Figure 1: Calculating the proximity score

The second score that the system produces is the Probability Score. It represents the likelihood of an individual qualifying for a benefit given (a) the incomplete set of characteristics of the individual; and (b) the distribution of characteristics of other individuals. The system employs matrix completion techniques to impute the missing individual attributes. 

Figure 2: Calculating the probability score

Neither of these scores are perfect. But when used together, they can inform the design of outreach campaigns. Decision-makers can prioritise individuals to contact by balancing known eligibility with uncertainty.

Deploying the system in the Cloud

As a major part of the project was to take the outreach system from a proof-of-concept (PoC) to a live production system, we needed to understand how Indus Action wanted to use the outreach system to support its programmes. When building any sort of software, it is important to put the end-user first and build around their needs. A standard method to build an understanding of the user is through user stories, which are descriptions of how a solution or feature would drive value for the user. Through co-design sessions, we worked with the Indus Action team to develop three user stories.

  1. Inbound live messaging: User messages an Indus Action chatbot which calls our API to create a custom message letting them know which benefits they are eligible for
  2. Outbound bulk automated messages via WhatsApp/text messages: Indus Action generates proximity and probability scores for a number of selected individuals for contact. Those scores determine which individual gets what message as part of a bulk message campaign.
  3. Scheduled jobs to score individuals: Score a large number of individuals and store their data for Indus Action’s internal outreach teams to prioritise

To create a proof of concept for these user stories, we designed a serverless solution1 in AWS for the outreach system. Post which we used AWS Serverless Application Templates (SAM) with GitHub actions to deploy our solution to the cloud. This enabled us to spin up CI/CD (continuous integration / continuous development) with minimal effort as building the PoC took place in parallel to the creation of other features for the solution.

Figure 3: Development workflow

Changes in local deployment, when pushed to the cloud, automatically refresh deployed resources in AWS to reflect those changes. This enabled large-scale feature changes such as the inclusion of bootstrap imputation to take place over a few days as opposed to a couple of weeks. 

Our solution on AWS used three resources, AWS Lambda for computation orchestrated by AWS Step Functions with flat files stored in S3. This minimal architecture supported the scoring of hundreds of thousands of individuals.

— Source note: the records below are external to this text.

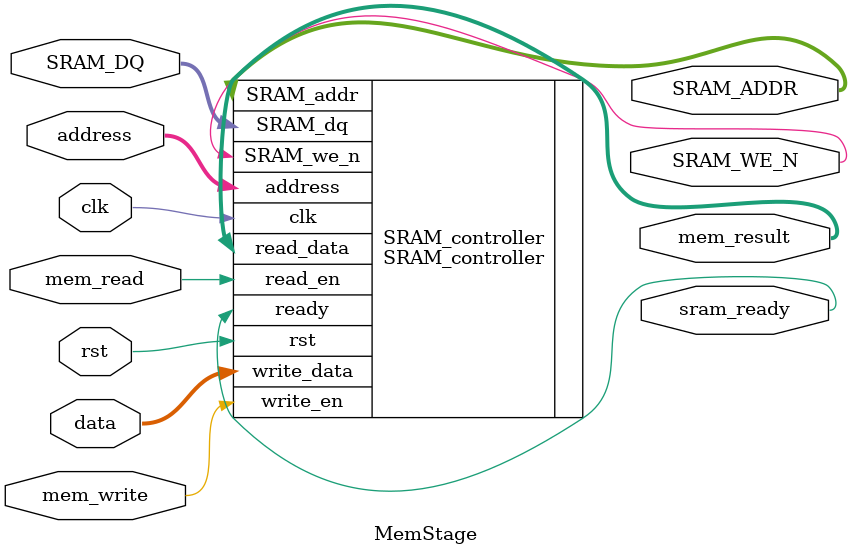
<source format=v>
`include "defines.v"

module MemStage(clk, rst, mem_read, mem_write, address, data, mem_result, sram_ready, SRAM_DQ, SRAM_ADDR, SRAM_WE_N);
    input clk, rst, mem_read, mem_write;
    input [31:0]address, data;

    output [31:0]mem_result;
    output sram_ready;
    inout [31:0] SRAM_DQ;
    output[16:0] SRAM_ADDR;
	output SRAM_WE_N;

    SRAM_controller SRAM_controller(
        .clk(clk),
        .rst(rst),
        .read_en(mem_read),
        .write_en(mem_write),
        .address(address),
        .write_data(data),
        .read_data(mem_result),
        .ready(sram_ready),
        .SRAM_dq(SRAM_DQ),
        .SRAM_addr(SRAM_ADDR),
        .SRAM_we_n(SRAM_WE_N)
	);
endmodule

</source>
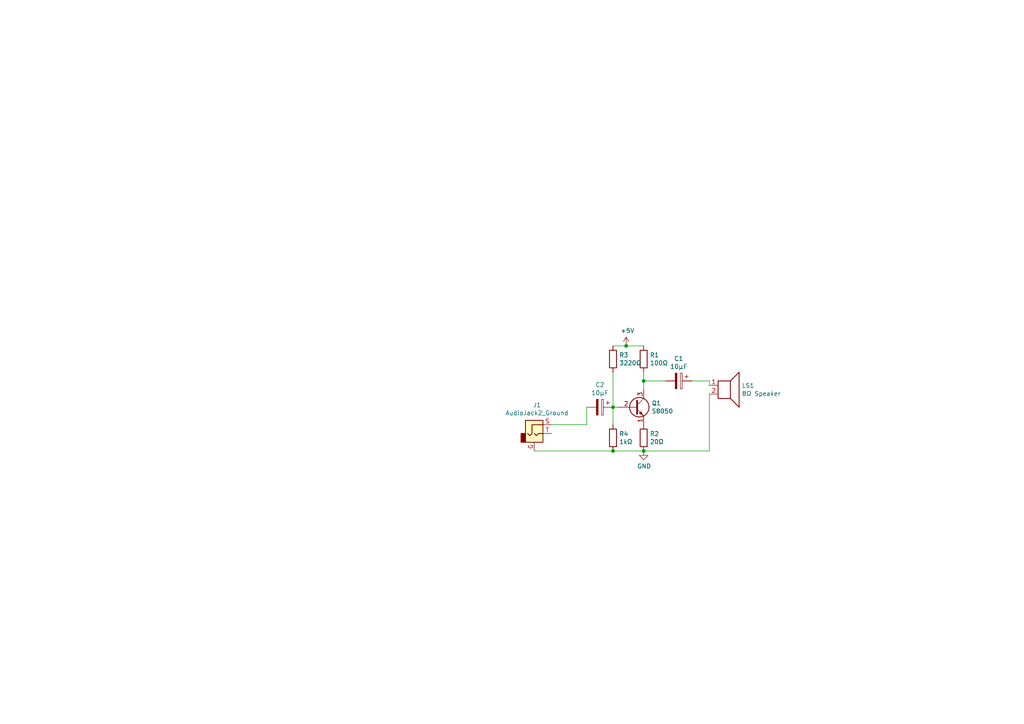
<source format=kicad_sch>
(kicad_sch (version 20211123) (generator eeschema)

  (uuid 15875808-74d5-4210-b8ca-aa8fbc04ae21)

  (paper "A4")

  

  (junction (at 186.69 130.81) (diameter 0) (color 0 0 0 0)
    (uuid 3b838d52-596d-4e4d-a6ac-e4c8e7621137)
  )
  (junction (at 181.61 100.33) (diameter 0) (color 0 0 0 0)
    (uuid 3cd1bda0-18db-417d-b581-a0c50623df68)
  )
  (junction (at 177.8 118.11) (diameter 0) (color 0 0 0 0)
    (uuid 54365317-1355-4216-bb75-829375abc4ec)
  )
  (junction (at 186.69 110.49) (diameter 0) (color 0 0 0 0)
    (uuid 87371631-aa02-498a-998a-09bdb74784c1)
  )
  (junction (at 177.8 130.81) (diameter 0) (color 0 0 0 0)
    (uuid eb667eea-300e-4ca7-8a6f-4b00de80cd45)
  )

  (wire (pts (xy 205.74 110.49) (xy 205.74 111.76))
    (stroke (width 0) (type default) (color 0 0 0 0))
    (uuid 1e1b062d-fad0-427c-a622-c5b8a80b5268)
  )
  (wire (pts (xy 186.69 110.49) (xy 186.69 113.03))
    (stroke (width 0) (type default) (color 0 0 0 0))
    (uuid 2e642b3e-a476-4c54-9a52-dcea955640cd)
  )
  (wire (pts (xy 186.69 107.95) (xy 186.69 110.49))
    (stroke (width 0) (type default) (color 0 0 0 0))
    (uuid 30f15357-ce1d-48b9-93dc-7d9b1b2aa048)
  )
  (wire (pts (xy 177.8 130.81) (xy 154.94 130.81))
    (stroke (width 0) (type default) (color 0 0 0 0))
    (uuid 44d8279a-9cd1-4db6-856f-0363131605fc)
  )
  (wire (pts (xy 177.8 118.11) (xy 179.07 118.11))
    (stroke (width 0) (type default) (color 0 0 0 0))
    (uuid 5038e144-5119-49db-b6cf-f7c345f1cf03)
  )
  (wire (pts (xy 186.69 130.81) (xy 205.74 130.81))
    (stroke (width 0) (type default) (color 0 0 0 0))
    (uuid 66116376-6967-4178-9f23-a26cdeafc400)
  )
  (wire (pts (xy 205.74 130.81) (xy 205.74 114.3))
    (stroke (width 0) (type default) (color 0 0 0 0))
    (uuid 749dfe75-c0d6-4872-9330-29c5bbcb8ff8)
  )
  (wire (pts (xy 177.8 107.95) (xy 177.8 118.11))
    (stroke (width 0) (type default) (color 0 0 0 0))
    (uuid a3e4f0ae-9f86-49e9-b386-ed8b42e012fb)
  )
  (wire (pts (xy 177.8 118.11) (xy 177.8 123.19))
    (stroke (width 0) (type default) (color 0 0 0 0))
    (uuid ac264c30-3e9a-4be2-b97a-9949b68bd497)
  )
  (wire (pts (xy 186.69 100.33) (xy 181.61 100.33))
    (stroke (width 0) (type default) (color 0 0 0 0))
    (uuid c41b3c8b-634e-435a-b582-96b83bbd4032)
  )
  (wire (pts (xy 200.66 110.49) (xy 205.74 110.49))
    (stroke (width 0) (type default) (color 0 0 0 0))
    (uuid cbdcaa78-3bbc-413f-91bf-2709119373ce)
  )
  (wire (pts (xy 181.61 100.33) (xy 177.8 100.33))
    (stroke (width 0) (type default) (color 0 0 0 0))
    (uuid d57dcfee-5058-4fc2-a68b-05f9a48f685b)
  )
  (wire (pts (xy 193.04 110.49) (xy 186.69 110.49))
    (stroke (width 0) (type default) (color 0 0 0 0))
    (uuid d8603679-3e7b-4337-8dbc-1827f5f54d8a)
  )
  (wire (pts (xy 186.69 130.81) (xy 177.8 130.81))
    (stroke (width 0) (type default) (color 0 0 0 0))
    (uuid ef8fe2ac-6a7f-4682-9418-b801a1b10a3b)
  )
  (wire (pts (xy 160.02 123.19) (xy 170.18 123.19))
    (stroke (width 0) (type default) (color 0 0 0 0))
    (uuid f71da641-16e6-4257-80c3-0b9d804fee4f)
  )
  (wire (pts (xy 170.18 123.19) (xy 170.18 118.11))
    (stroke (width 0) (type default) (color 0 0 0 0))
    (uuid fd470e95-4861-44fe-b1e4-6d8a7c66e144)
  )

  (symbol (lib_id "Device:R") (at 177.8 104.14 0) (unit 1)
    (in_bom yes) (on_board yes)
    (uuid 00000000-0000-0000-0000-000061379126)
    (property "Reference" "R3" (id 0) (at 179.578 102.9716 0)
      (effects (font (size 1.27 1.27)) (justify left))
    )
    (property "Value" "3220Ω" (id 1) (at 179.578 105.283 0)
      (effects (font (size 1.27 1.27)) (justify left))
    )
    (property "Footprint" "" (id 2) (at 176.022 104.14 90)
      (effects (font (size 1.27 1.27)) hide)
    )
    (property "Datasheet" "~" (id 3) (at 177.8 104.14 0)
      (effects (font (size 1.27 1.27)) hide)
    )
    (pin "1" (uuid 0a650cec-684d-4ed9-b0d1-aaf20d7dca20))
    (pin "2" (uuid a5b7fb43-e1c5-453f-baf1-2f75fb4b9a8c))
  )

  (symbol (lib_id "Device:R") (at 186.69 104.14 0) (unit 1)
    (in_bom yes) (on_board yes)
    (uuid 00000000-0000-0000-0000-000061379b88)
    (property "Reference" "R1" (id 0) (at 188.468 102.9716 0)
      (effects (font (size 1.27 1.27)) (justify left))
    )
    (property "Value" "100Ω" (id 1) (at 188.468 105.283 0)
      (effects (font (size 1.27 1.27)) (justify left))
    )
    (property "Footprint" "" (id 2) (at 184.912 104.14 90)
      (effects (font (size 1.27 1.27)) hide)
    )
    (property "Datasheet" "~" (id 3) (at 186.69 104.14 0)
      (effects (font (size 1.27 1.27)) hide)
    )
    (pin "1" (uuid acdf2bae-82d9-4fe8-a511-026d1bb283b5))
    (pin "2" (uuid 14c29d36-5eba-4ba7-954f-69d94744ad26))
  )

  (symbol (lib_id "Device:R") (at 177.8 127 0) (unit 1)
    (in_bom yes) (on_board yes)
    (uuid 00000000-0000-0000-0000-00006137a9c5)
    (property "Reference" "R4" (id 0) (at 179.578 125.8316 0)
      (effects (font (size 1.27 1.27)) (justify left))
    )
    (property "Value" "1kΩ" (id 1) (at 179.578 128.143 0)
      (effects (font (size 1.27 1.27)) (justify left))
    )
    (property "Footprint" "" (id 2) (at 176.022 127 90)
      (effects (font (size 1.27 1.27)) hide)
    )
    (property "Datasheet" "~" (id 3) (at 177.8 127 0)
      (effects (font (size 1.27 1.27)) hide)
    )
    (pin "1" (uuid 17643c9e-ea69-4ff9-af8f-baa87867ba99))
    (pin "2" (uuid 92cb044d-0d05-4bb8-9560-1ba1b1cb2197))
  )

  (symbol (lib_id "Device:R") (at 186.69 127 0) (unit 1)
    (in_bom yes) (on_board yes)
    (uuid 00000000-0000-0000-0000-00006137a9cb)
    (property "Reference" "R2" (id 0) (at 188.468 125.8316 0)
      (effects (font (size 1.27 1.27)) (justify left))
    )
    (property "Value" "20Ω" (id 1) (at 188.468 128.143 0)
      (effects (font (size 1.27 1.27)) (justify left))
    )
    (property "Footprint" "" (id 2) (at 184.912 127 90)
      (effects (font (size 1.27 1.27)) hide)
    )
    (property "Datasheet" "~" (id 3) (at 186.69 127 0)
      (effects (font (size 1.27 1.27)) hide)
    )
    (pin "1" (uuid d55a1b2c-622b-47de-9976-350c51dbccd6))
    (pin "2" (uuid 7076bd80-b559-4624-a298-c38500db90fb))
  )

  (symbol (lib_id "Transistor_BJT:S8050") (at 184.15 118.11 0) (unit 1)
    (in_bom yes) (on_board yes)
    (uuid 00000000-0000-0000-0000-00006137c5a8)
    (property "Reference" "Q1" (id 0) (at 188.976 116.9416 0)
      (effects (font (size 1.27 1.27)) (justify left))
    )
    (property "Value" "S8050" (id 1) (at 188.976 119.253 0)
      (effects (font (size 1.27 1.27)) (justify left))
    )
    (property "Footprint" "Package_TO_SOT_THT:TO-92_Inline" (id 2) (at 189.23 120.015 0)
      (effects (font (size 1.27 1.27) italic) (justify left) hide)
    )
    (property "Datasheet" "http://www.unisonic.com.tw/datasheet/S8050.pdf" (id 3) (at 184.15 118.11 0)
      (effects (font (size 1.27 1.27)) (justify left) hide)
    )
    (pin "1" (uuid 69588af4-8aff-4cee-965e-3c8b5a3b9b3f))
    (pin "2" (uuid abb80752-621d-4e11-8fe9-48006f5b209e))
    (pin "3" (uuid 6f4504ae-7cbf-43bf-9654-4de19f13615a))
  )

  (symbol (lib_id "Device:Speaker") (at 210.82 111.76 0) (unit 1)
    (in_bom yes) (on_board yes)
    (uuid 00000000-0000-0000-0000-00006138275b)
    (property "Reference" "LS1" (id 0) (at 215.138 111.8616 0)
      (effects (font (size 1.27 1.27)) (justify left))
    )
    (property "Value" "8Ω Speaker" (id 1) (at 215.138 114.173 0)
      (effects (font (size 1.27 1.27)) (justify left))
    )
    (property "Footprint" "" (id 2) (at 210.82 116.84 0)
      (effects (font (size 1.27 1.27)) hide)
    )
    (property "Datasheet" "~" (id 3) (at 210.566 113.03 0)
      (effects (font (size 1.27 1.27)) hide)
    )
    (pin "1" (uuid b8eaef8b-05f0-490a-a02c-e05f6b682ccb))
    (pin "2" (uuid 86404492-8ee4-4ce1-8d6f-80899bd99b1c))
  )

  (symbol (lib_id "Connector:AudioJack2_Ground") (at 154.94 125.73 0) (unit 1)
    (in_bom yes) (on_board yes)
    (uuid 00000000-0000-0000-0000-000061383248)
    (property "Reference" "J1" (id 0) (at 155.7528 117.475 0))
    (property "Value" "AudioJack2_Ground" (id 1) (at 155.7528 119.7864 0))
    (property "Footprint" "" (id 2) (at 154.94 125.73 0)
      (effects (font (size 1.27 1.27)) hide)
    )
    (property "Datasheet" "~" (id 3) (at 154.94 125.73 0)
      (effects (font (size 1.27 1.27)) hide)
    )
    (pin "G" (uuid 4a97ef00-74c7-48f8-bbb9-45cb38bbebfc))
    (pin "S" (uuid 81ffad0a-f494-41a6-bbf2-335092014d71))
    (pin "T" (uuid 96b58b7d-7114-4de2-be51-4b4186c5cbe3))
  )

  (symbol (lib_id "Device:CP") (at 196.85 110.49 270) (unit 1)
    (in_bom yes) (on_board yes)
    (uuid 00000000-0000-0000-0000-00006139389a)
    (property "Reference" "C1" (id 0) (at 196.85 104.013 90))
    (property "Value" "10μF" (id 1) (at 196.85 106.3244 90))
    (property "Footprint" "" (id 2) (at 193.04 111.4552 0)
      (effects (font (size 1.27 1.27)) hide)
    )
    (property "Datasheet" "~" (id 3) (at 196.85 110.49 0)
      (effects (font (size 1.27 1.27)) hide)
    )
    (pin "1" (uuid b63821d0-b03d-462e-bdc2-44c27d5266db))
    (pin "2" (uuid 19238b4d-4e57-4d62-bf2f-76f9d8bb3793))
  )

  (symbol (lib_id "Device:CP") (at 173.99 118.11 270) (unit 1)
    (in_bom yes) (on_board yes)
    (uuid 00000000-0000-0000-0000-000061393f62)
    (property "Reference" "C2" (id 0) (at 173.99 111.633 90))
    (property "Value" "10μF" (id 1) (at 173.99 113.9444 90))
    (property "Footprint" "" (id 2) (at 170.18 119.0752 0)
      (effects (font (size 1.27 1.27)) hide)
    )
    (property "Datasheet" "~" (id 3) (at 173.99 118.11 0)
      (effects (font (size 1.27 1.27)) hide)
    )
    (pin "1" (uuid 2e53095c-e972-4333-922d-48e10f3ab743))
    (pin "2" (uuid c2ace39f-0a27-4c25-8150-aef1657a15c3))
  )

  (symbol (lib_id "power:GND") (at 186.69 130.81 0) (unit 1)
    (in_bom yes) (on_board yes)
    (uuid 00000000-0000-0000-0000-00006139667a)
    (property "Reference" "#PWR?" (id 0) (at 186.69 137.16 0)
      (effects (font (size 1.27 1.27)) hide)
    )
    (property "Value" "GND" (id 1) (at 186.817 135.2042 0))
    (property "Footprint" "" (id 2) (at 186.69 130.81 0)
      (effects (font (size 1.27 1.27)) hide)
    )
    (property "Datasheet" "" (id 3) (at 186.69 130.81 0)
      (effects (font (size 1.27 1.27)) hide)
    )
    (pin "1" (uuid fa9aa5e4-b61f-4a04-b576-5b06f9fd3c52))
  )

  (symbol (lib_id "power:+5V") (at 181.61 100.33 0) (unit 1)
    (in_bom yes) (on_board yes)
    (uuid 00000000-0000-0000-0000-0000613971e5)
    (property "Reference" "#PWR?" (id 0) (at 181.61 104.14 0)
      (effects (font (size 1.27 1.27)) hide)
    )
    (property "Value" "+5V" (id 1) (at 181.991 95.9358 0))
    (property "Footprint" "" (id 2) (at 181.61 100.33 0)
      (effects (font (size 1.27 1.27)) hide)
    )
    (property "Datasheet" "" (id 3) (at 181.61 100.33 0)
      (effects (font (size 1.27 1.27)) hide)
    )
    (pin "1" (uuid 2bac6d1a-be1c-44fb-9934-aabaaa8b90ee))
  )

  (sheet_instances
    (path "/" (page "1"))
  )

  (symbol_instances
    (path "/00000000-0000-0000-0000-00006139667a"
      (reference "#PWR?") (unit 1) (value "GND") (footprint "")
    )
    (path "/00000000-0000-0000-0000-0000613971e5"
      (reference "#PWR?") (unit 1) (value "+5V") (footprint "")
    )
    (path "/00000000-0000-0000-0000-00006139389a"
      (reference "C1") (unit 1) (value "10μF") (footprint "")
    )
    (path "/00000000-0000-0000-0000-000061393f62"
      (reference "C2") (unit 1) (value "10μF") (footprint "")
    )
    (path "/00000000-0000-0000-0000-000061383248"
      (reference "J1") (unit 1) (value "AudioJack2_Ground") (footprint "")
    )
    (path "/00000000-0000-0000-0000-00006138275b"
      (reference "LS1") (unit 1) (value "8Ω Speaker") (footprint "")
    )
    (path "/00000000-0000-0000-0000-00006137c5a8"
      (reference "Q1") (unit 1) (value "S8050") (footprint "Package_TO_SOT_THT:TO-92_Inline")
    )
    (path "/00000000-0000-0000-0000-000061379b88"
      (reference "R1") (unit 1) (value "100Ω") (footprint "")
    )
    (path "/00000000-0000-0000-0000-00006137a9cb"
      (reference "R2") (unit 1) (value "20Ω") (footprint "")
    )
    (path "/00000000-0000-0000-0000-000061379126"
      (reference "R3") (unit 1) (value "3220Ω") (footprint "")
    )
    (path "/00000000-0000-0000-0000-00006137a9c5"
      (reference "R4") (unit 1) (value "1kΩ") (footprint "")
    )
  )
)

</source>
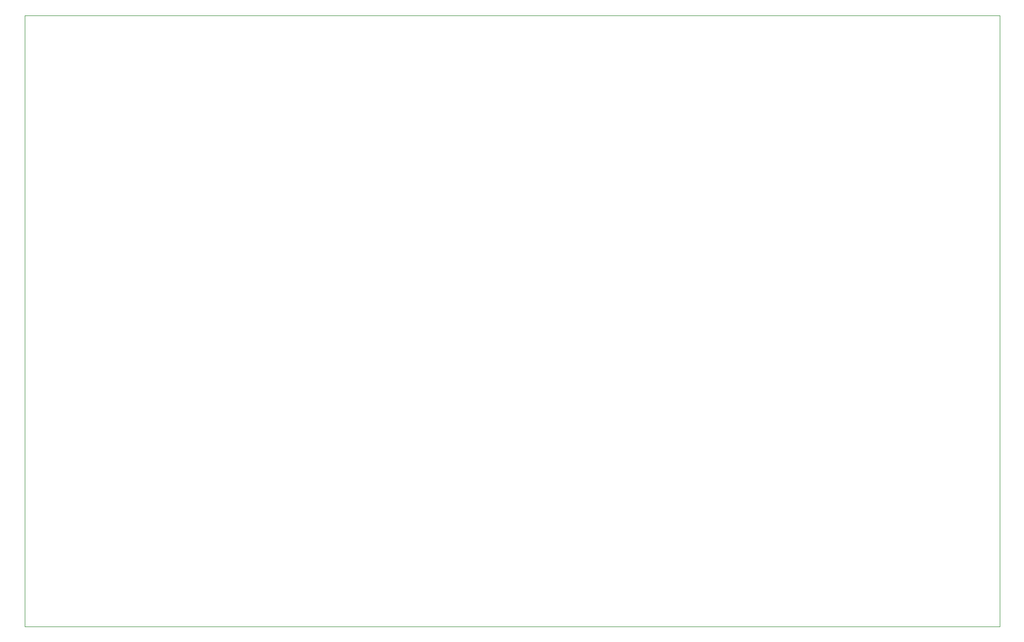
<source format=gbr>
%TF.GenerationSoftware,KiCad,Pcbnew,(5.1.10)-1*%
%TF.CreationDate,2022-02-01T13:34:57+01:00*%
%TF.ProjectId,TA8-FDC,5441382d-4644-4432-9e6b-696361645f70,rev?*%
%TF.SameCoordinates,Original*%
%TF.FileFunction,Profile,NP*%
%FSLAX46Y46*%
G04 Gerber Fmt 4.6, Leading zero omitted, Abs format (unit mm)*
G04 Created by KiCad (PCBNEW (5.1.10)-1) date 2022-02-01 13:34:57*
%MOMM*%
%LPD*%
G01*
G04 APERTURE LIST*
%TA.AperFunction,Profile*%
%ADD10C,0.050000*%
%TD*%
G04 APERTURE END LIST*
D10*
X266700000Y-39370000D02*
X266700000Y-139700000D01*
X106680000Y-39370000D02*
X266700000Y-39370000D01*
X106680000Y-139700000D02*
X106680000Y-39370000D01*
X266700000Y-139700000D02*
X106680000Y-139700000D01*
M02*

</source>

Potential to reuse this system for other benefits 

The challenges – matching eligible households to welfare services – that this project was designed to address are not specific to the BoCW Act in Delhi. These barriers contribute to the low uptake of many schemes in many states. Maternity benefits under PMMVY are one example. Fortunately, the solution we created is configurable enough that it can be extended to other such benefits easily. 

While we believe that this approach will make a huge impact on its own, steps to simplify the application and related processes could also make a big difference. Specifically for BoCW, Indus Action and state governments are diagnosing documentation-related challenges for migrant workers, setting up user-friendly interfaces for application, and strengthening processes for doorstep delivery to increase registration of construction workers. 

  1. 1. Serverless design on the cloud refers to architecture based around managed resources which are allocated on demand. That is, resources which only charge money during computation.